In medical school I was introduced gun violence activism as a member of Physicians for Social Responsibility. We discussed societal issues affecting our patients, and one issue that kept coming up was handgun violence. One article in JAMA that piqued our interest showed the effectiveness of preventing interstate trafficking of guns by a “one-handgun-a-month” law in Virginia. Armed with knowledge and our white coats, my colleagues and I took a day out of our busy study schedules to visit Harrisburg, PA. Our goal was to tell our state representatives about action they could take to try to curb the violence we were seeing. Physicians have first-hand experience caring for traumatized patients. Therefore, we have special credibility when we discuss these issues with our representatives.
Clearly the gun violence epidemic is detrimental for our patients. There are a similar number of people who die in motor vehicle accidents and from gun violence on a yearly basis.

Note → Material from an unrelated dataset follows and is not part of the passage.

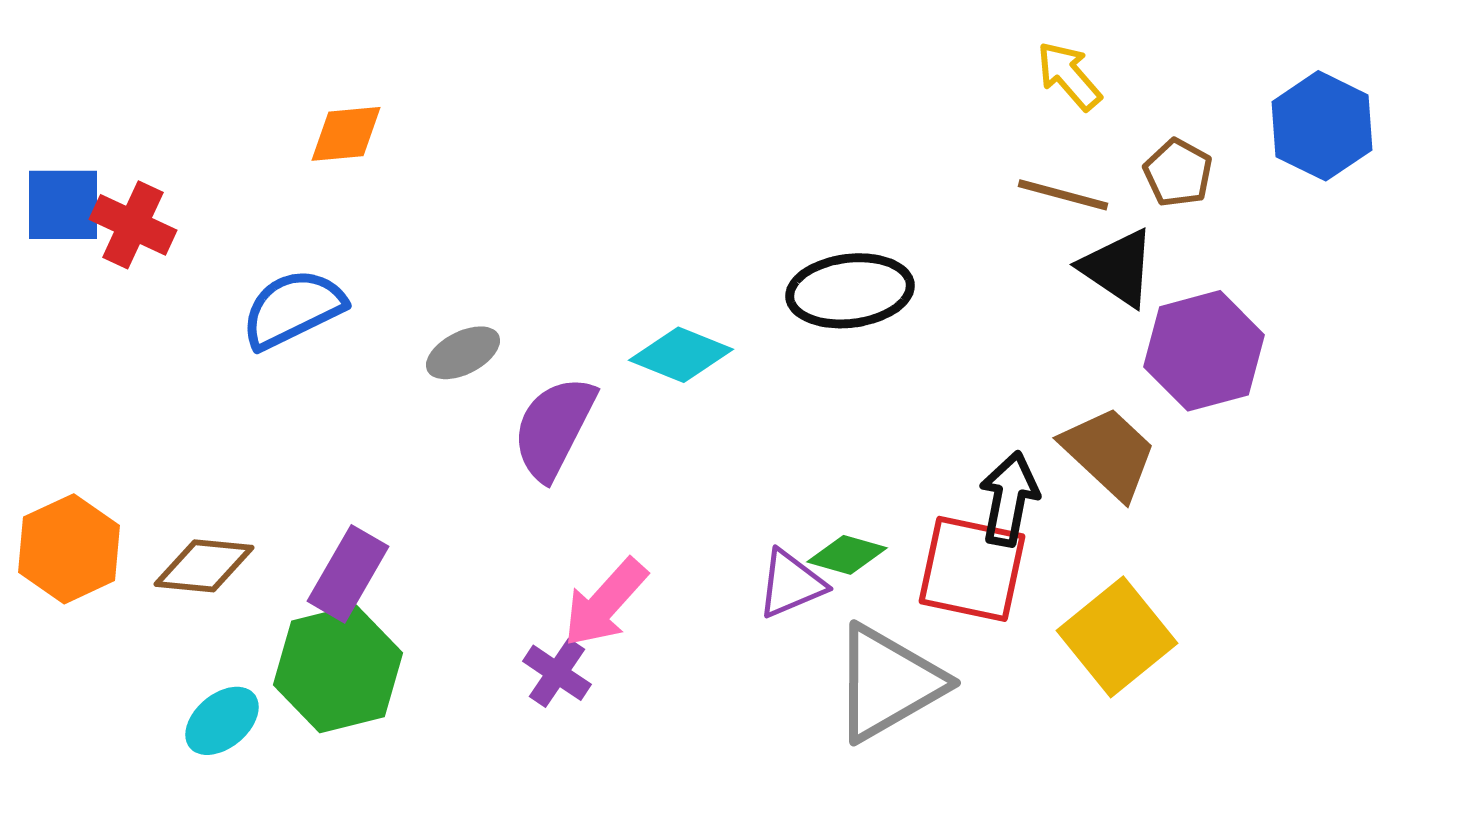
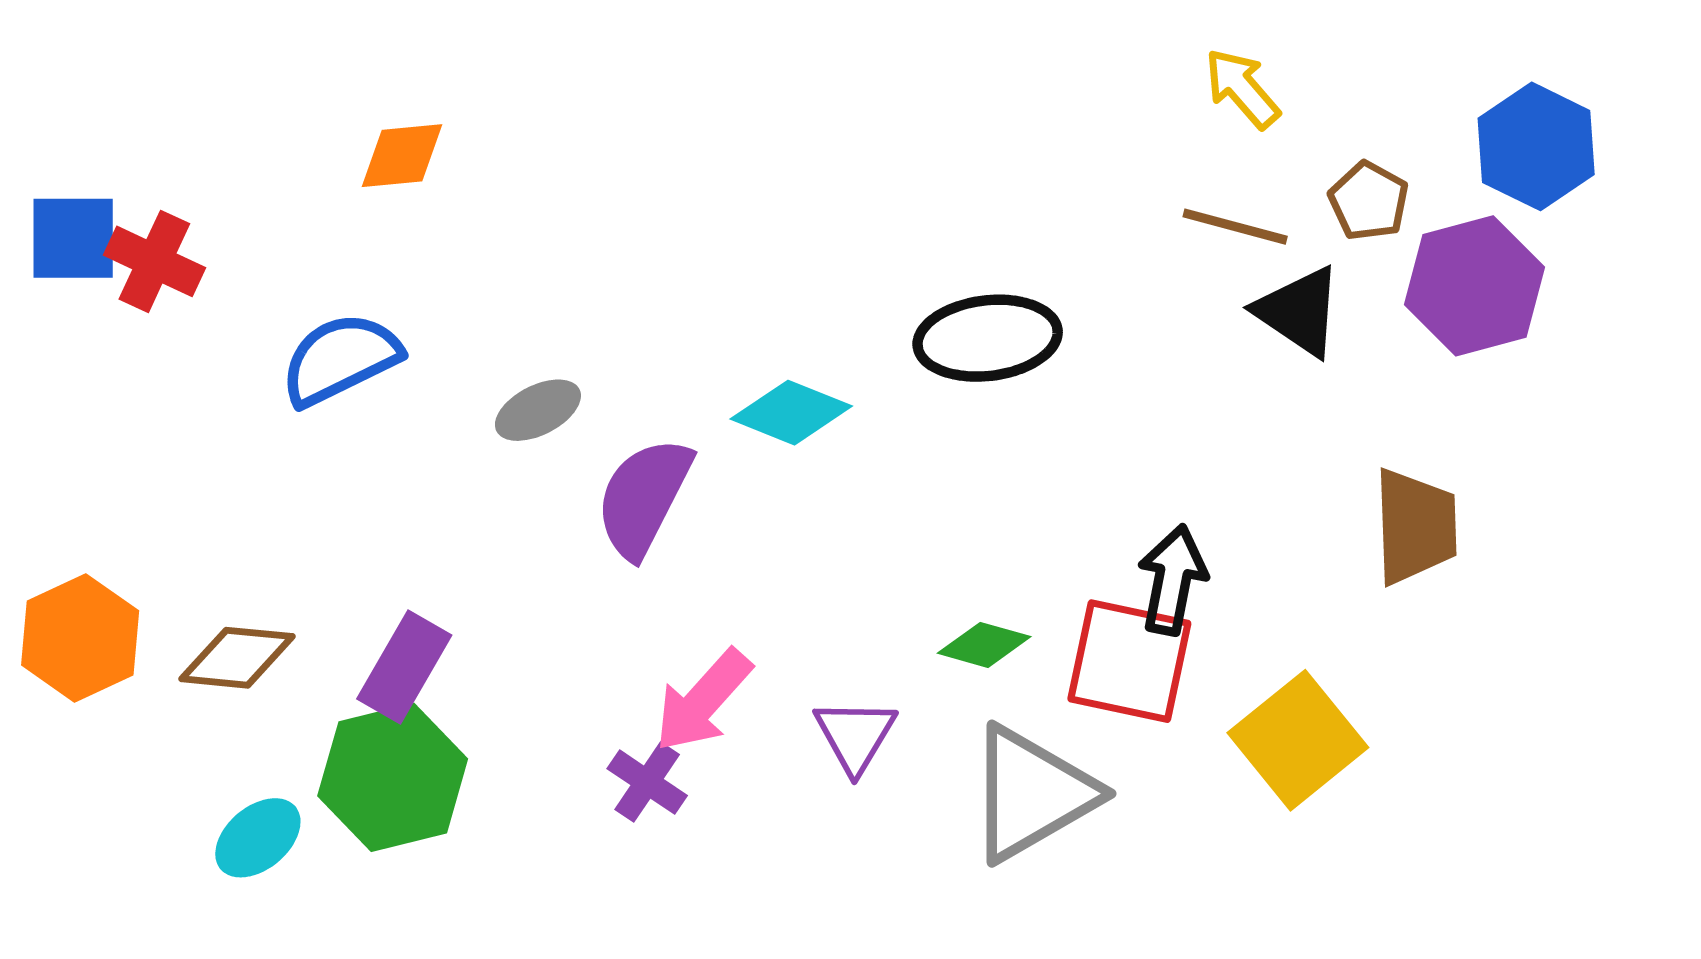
purple hexagon: (1204, 351) -> (1474, 286), moved
brown trapezoid: (1109, 453) -> (1415, 526), moved, turned 45
purple triangle: (791, 584) -> (855, 736), moved, turned -36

CDC statistics reveal that 33,000 deaths in the U.S. each year are firearm related, 20,000 suicides, 11,000 homicides, and 500 accidental injuries. In response to the situation in our country, the AMA has released policy positions regarding “Firearms as a Public Health Problem in the United States,” They have presented a number of actions our legislators could take to curb gun violence, such as H-145.991, supporting universal background checks. Another bill the AMA has been advocating for is H-145.997, which aims to reduce interstate trafficking of guns and increase research regarding the epidemiology of gun violence.
The gun lobby has deflected the calls for responsible gun laws with a well-funded propaganda campaign. One of their primary arguments is that mental health, not access to guns, is the underlying cause of our country’s problem with guns. However, the American Psychiatric Association has come forward with a policy statement which contradicts this view. In it they recognize that “the vast majority of gun violence is not attributable to mental illness”, and they support interventions to reduce the proliferation of unregulated handguns. While the second amendment is a right guaranteed to all citizens, even this right is not without limits. Our medical societies have come forward with guidance; now we as physicians need to stand up for reform measures to tackle the violence affecting our society.
This brings me back to the lesson that I learned back in medical school. We can only influence our elected officials when we make our voices heard, and not just at the voting booth. The physicians who will make the biggest difference are the ones who reach out to their representatives. Please reach out and contact your senators and congressional representatives. We need to let them know that we, as physicians, stand with the AMA and APA to end the public health crisis of gun violence in this country.